Stored data>
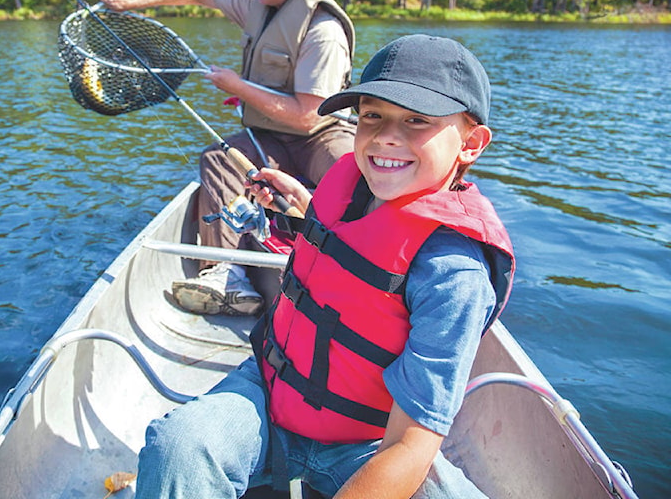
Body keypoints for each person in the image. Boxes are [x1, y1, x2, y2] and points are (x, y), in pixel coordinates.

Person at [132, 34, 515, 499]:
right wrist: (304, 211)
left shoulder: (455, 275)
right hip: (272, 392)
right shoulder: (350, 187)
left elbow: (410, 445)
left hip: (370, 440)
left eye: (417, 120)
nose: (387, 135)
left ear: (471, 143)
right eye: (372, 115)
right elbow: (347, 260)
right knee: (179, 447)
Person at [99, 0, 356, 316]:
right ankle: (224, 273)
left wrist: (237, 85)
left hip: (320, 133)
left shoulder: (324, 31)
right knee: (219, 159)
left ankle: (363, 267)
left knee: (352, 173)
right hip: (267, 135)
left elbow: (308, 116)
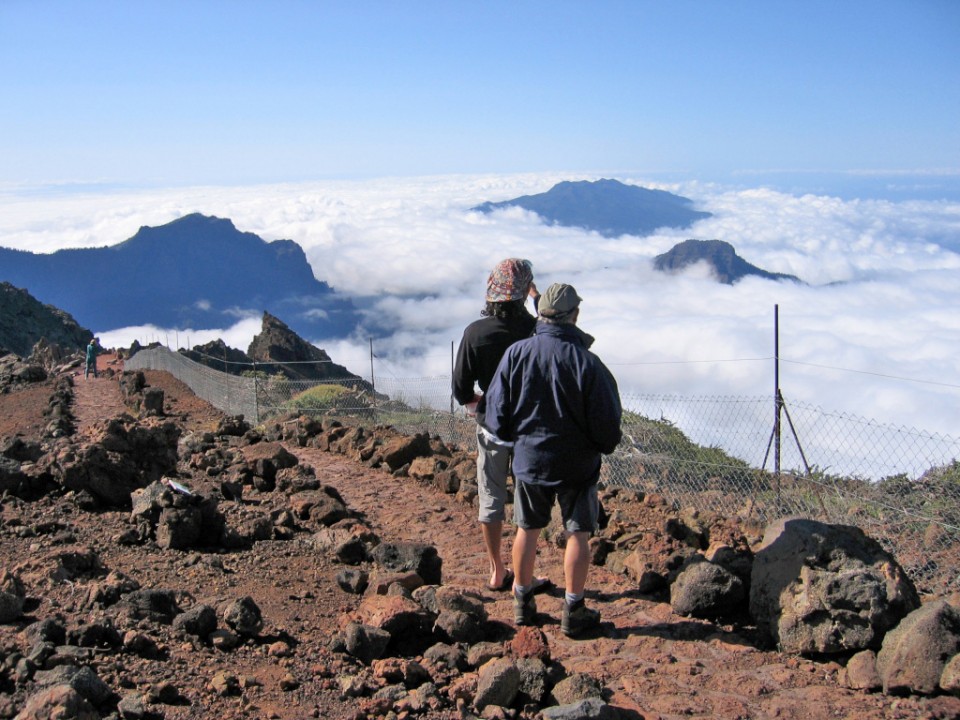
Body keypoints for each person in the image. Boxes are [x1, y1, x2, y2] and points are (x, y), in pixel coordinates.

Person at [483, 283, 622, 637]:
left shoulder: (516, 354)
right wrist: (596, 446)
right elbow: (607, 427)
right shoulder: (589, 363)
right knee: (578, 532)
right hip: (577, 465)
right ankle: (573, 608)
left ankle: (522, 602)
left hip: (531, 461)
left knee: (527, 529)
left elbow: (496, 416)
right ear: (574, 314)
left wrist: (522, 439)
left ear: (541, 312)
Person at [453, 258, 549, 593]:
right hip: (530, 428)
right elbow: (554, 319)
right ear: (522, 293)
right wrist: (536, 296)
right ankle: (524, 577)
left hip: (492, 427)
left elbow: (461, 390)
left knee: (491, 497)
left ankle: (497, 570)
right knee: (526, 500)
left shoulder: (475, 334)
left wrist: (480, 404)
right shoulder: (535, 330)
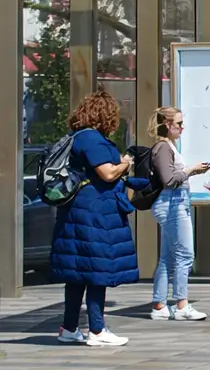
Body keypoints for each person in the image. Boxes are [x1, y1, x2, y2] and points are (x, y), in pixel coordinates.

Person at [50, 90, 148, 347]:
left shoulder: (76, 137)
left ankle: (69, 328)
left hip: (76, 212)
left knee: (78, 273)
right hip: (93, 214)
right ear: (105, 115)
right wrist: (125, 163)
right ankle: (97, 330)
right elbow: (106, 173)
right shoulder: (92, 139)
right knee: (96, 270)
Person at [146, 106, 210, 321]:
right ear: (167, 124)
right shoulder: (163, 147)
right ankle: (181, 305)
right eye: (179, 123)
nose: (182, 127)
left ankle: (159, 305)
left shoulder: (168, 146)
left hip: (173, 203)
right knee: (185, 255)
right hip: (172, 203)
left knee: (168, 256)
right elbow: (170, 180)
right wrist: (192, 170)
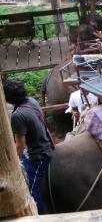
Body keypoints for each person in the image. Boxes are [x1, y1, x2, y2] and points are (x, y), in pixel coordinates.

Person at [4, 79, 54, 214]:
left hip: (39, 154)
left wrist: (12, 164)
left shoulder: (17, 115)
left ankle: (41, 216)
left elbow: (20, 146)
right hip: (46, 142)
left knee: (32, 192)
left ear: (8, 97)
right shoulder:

Required work>
Set down, from the entries above, exactly the lines from the one with "right shoulder: (350, 187)" up to and including the one with "left hip: (320, 133)", and no other lines.

Answer section>
right shoulder: (350, 187)
left elbow: (410, 445)
left hip: (370, 440)
left eye: (417, 120)
nose: (387, 135)
left ear: (471, 143)
right eye: (372, 115)
right elbow: (347, 260)
right knee: (179, 447)
Person at [99, 0, 356, 316]:
right ankle: (224, 273)
left wrist: (237, 85)
left hip: (320, 133)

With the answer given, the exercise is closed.